Delta Delta Delta was founded at Boston University on November 28, 1888. It fell on the day before Thanksgiving that year, just as it does in 2019. Founders’ Day is celebrated on the Wednesday before Thanksgiving. Its founders are Sarah Ida Shaw (Martin), Eleanor Dorcas Pond (Mann, M.D.), Florence Stewart and Isabel Breed.
In the fall of 1888, the four women seniors who had not joined any of the women’s fraternities then at Boston University (Kappa Kappa Gamma, Alpha Phi, and Gamma Phi Beta) discussed their situation. Pond talked to Shaw and they decided to start a society of their own. Pond suggested that they use a triple Greek letter and Shaw chose the Greek letter Delta. Shaw and Pond threw themselves into the details associated with the founding, with Shaw masterminding most of it. All was finished by Tuesday of Thanksgiving week but the two met again on Wednesday afternoon. In the Philological Library at the top of the college building. Shaw and Pond embraced and said “Tri Delta is founded.”
Shaw and Pond were intent and ultimately successful in getting the other two unaffiliated seniors, Florence Stewart and Isabel Breed, to join their organization. All four are considered founders.
The second Tri Delta chapter came about through the efforts of Etta May Budd who was in Boston studying art. She boarded at the Young Women’s Christian Association and there met Josephine Centre, an early initiate of the Alpha Chapter. Budd, who then became a member of the Alpha Chapter, belonged to two local organizations, one at Simpson College in Indianola, Iowa, and another at Iowa State University in Ames, Iowa.
The organization Budd belonged to at Simpson College was called L.F.V. It stood for “Lovers of Fun And Victory,” but the college men called them “Light Footed Virgins.” L.F.V. was founded in 1871 and by 1889, it had 95 members. On April 25, 1889, nine L.F.V. members signed pledges to become members of Delta Delta Delta. A charter was secured and L.F.V. became the Delta Deuteron Chapter of Delta Delta Delta. An initiation followed on May 10, 1889. In 1897, it became known as the Delta chapter when the first national convention changed the system of naming chapters.
As she had done with the local organization to which she had belonged at Simpson College, Budd attempted to bring the local organization she had founded at Iowa State University, U.D.T. into the Delta Delta Delta fold. In May 1889, she returned to Iowa State with a charter for the local organization. There was much anti-fraternity sentiment on campus and U.D.T. had been forced to disband. Budd organized another group to have the Delta Delta Delta charter and was successful in 1890. However due to the continuing anti-fraternity sentiment, that charter was surrendered two years later. Fourteen members were initiated and two pledged before the charter was returned.

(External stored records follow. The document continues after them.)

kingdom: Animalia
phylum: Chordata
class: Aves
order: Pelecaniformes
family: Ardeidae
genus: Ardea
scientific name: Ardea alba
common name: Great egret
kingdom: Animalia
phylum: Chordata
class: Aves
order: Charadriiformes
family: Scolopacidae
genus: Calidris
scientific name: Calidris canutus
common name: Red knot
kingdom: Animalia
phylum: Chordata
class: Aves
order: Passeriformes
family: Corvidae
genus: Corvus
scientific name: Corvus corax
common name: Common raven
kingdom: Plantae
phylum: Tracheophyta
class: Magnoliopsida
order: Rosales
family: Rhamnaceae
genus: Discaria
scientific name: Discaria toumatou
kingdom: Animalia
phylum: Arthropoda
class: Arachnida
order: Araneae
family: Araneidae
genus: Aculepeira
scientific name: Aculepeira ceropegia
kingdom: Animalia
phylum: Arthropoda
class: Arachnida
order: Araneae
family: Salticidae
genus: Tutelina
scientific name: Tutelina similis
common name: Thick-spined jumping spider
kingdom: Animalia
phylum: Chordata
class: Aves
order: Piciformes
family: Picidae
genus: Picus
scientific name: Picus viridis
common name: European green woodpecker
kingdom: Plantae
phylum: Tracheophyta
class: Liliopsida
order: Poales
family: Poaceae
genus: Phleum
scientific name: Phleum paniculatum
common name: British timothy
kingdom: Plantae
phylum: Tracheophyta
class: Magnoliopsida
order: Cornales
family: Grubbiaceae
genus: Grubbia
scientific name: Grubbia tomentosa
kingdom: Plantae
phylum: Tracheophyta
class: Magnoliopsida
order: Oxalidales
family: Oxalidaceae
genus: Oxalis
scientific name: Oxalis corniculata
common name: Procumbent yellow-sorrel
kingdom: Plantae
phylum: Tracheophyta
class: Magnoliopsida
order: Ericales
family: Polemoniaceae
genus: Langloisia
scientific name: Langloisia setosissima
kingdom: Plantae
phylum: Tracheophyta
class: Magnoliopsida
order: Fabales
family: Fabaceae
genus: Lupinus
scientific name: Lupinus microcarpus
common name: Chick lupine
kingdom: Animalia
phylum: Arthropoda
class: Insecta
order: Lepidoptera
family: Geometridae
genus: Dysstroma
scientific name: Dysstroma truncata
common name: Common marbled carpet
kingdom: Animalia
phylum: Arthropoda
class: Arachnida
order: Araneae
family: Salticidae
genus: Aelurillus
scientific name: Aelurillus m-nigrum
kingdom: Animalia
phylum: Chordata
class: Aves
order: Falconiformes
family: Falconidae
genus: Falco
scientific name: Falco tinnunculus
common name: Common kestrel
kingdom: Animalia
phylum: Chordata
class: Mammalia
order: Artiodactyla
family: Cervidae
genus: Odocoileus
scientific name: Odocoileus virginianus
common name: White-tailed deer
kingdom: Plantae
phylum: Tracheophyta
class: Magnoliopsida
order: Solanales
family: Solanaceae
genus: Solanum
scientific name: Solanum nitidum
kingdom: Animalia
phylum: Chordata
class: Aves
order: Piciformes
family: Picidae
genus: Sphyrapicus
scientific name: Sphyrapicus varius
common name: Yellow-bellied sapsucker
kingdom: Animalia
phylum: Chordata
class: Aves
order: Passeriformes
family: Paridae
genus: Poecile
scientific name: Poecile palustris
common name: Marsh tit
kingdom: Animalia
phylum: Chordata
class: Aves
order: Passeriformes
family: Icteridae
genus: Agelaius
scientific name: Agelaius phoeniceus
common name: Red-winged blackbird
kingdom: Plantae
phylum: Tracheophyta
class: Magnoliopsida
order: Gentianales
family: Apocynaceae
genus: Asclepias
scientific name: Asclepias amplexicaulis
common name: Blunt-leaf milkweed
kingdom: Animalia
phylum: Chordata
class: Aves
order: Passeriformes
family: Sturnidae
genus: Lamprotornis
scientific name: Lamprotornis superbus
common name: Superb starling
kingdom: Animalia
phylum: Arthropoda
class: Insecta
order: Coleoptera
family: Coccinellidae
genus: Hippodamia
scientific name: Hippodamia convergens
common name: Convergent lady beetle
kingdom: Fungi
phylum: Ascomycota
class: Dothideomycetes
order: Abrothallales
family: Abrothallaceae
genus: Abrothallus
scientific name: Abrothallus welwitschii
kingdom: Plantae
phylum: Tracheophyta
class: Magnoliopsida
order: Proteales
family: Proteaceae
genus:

Ultimately, the chapter was reestablished on September 21, 1912.
In 1889, the Epsilon chapter of Delta Delta Delta became the second women’s fraternity at Knox College. Kappa Beta Theta was a local organization founded in 1888 by sisters Patsie and Ola Ingersoll. It was formed with the intention of securing a charter from a national women’s fraternity. Beta Theta Pi had a chapter at Knox College and a Knox Beta told his brother, who was a member of the Beta Theta Pi chapter at Boston University. The Boston University Beta gave the information to his friend, Delta Delta Delta founder Sarah Ida Shaw.
Correspondence between Shaw and the Knox College women resulted in a Tri Delta charter being granted on July 9, 1889. A member of the Simpson College chapter, Hattie Berry, initiated the chapter in August 1889, at the home of one of the charter members, Alta March. A reception was held at the Phi Gamma Delta Hall at Knox College. Shaw later noted that the “Galesburg girls refused to have Gamma (as a chapter name) because they considered the letter hideous in form and sound, so it was given to the second in the province, Adrian (College), which came in only six months later.”
Tri Delta was represented at the 1891 meeting of seven organizations in Boston at the invitation of Kappa Kappa Gamma. When the seven groups met again in 1902 in Chicago at the invitation of Alpha Phi, Tri Delta became a founding member of the National Panhellenic Conference.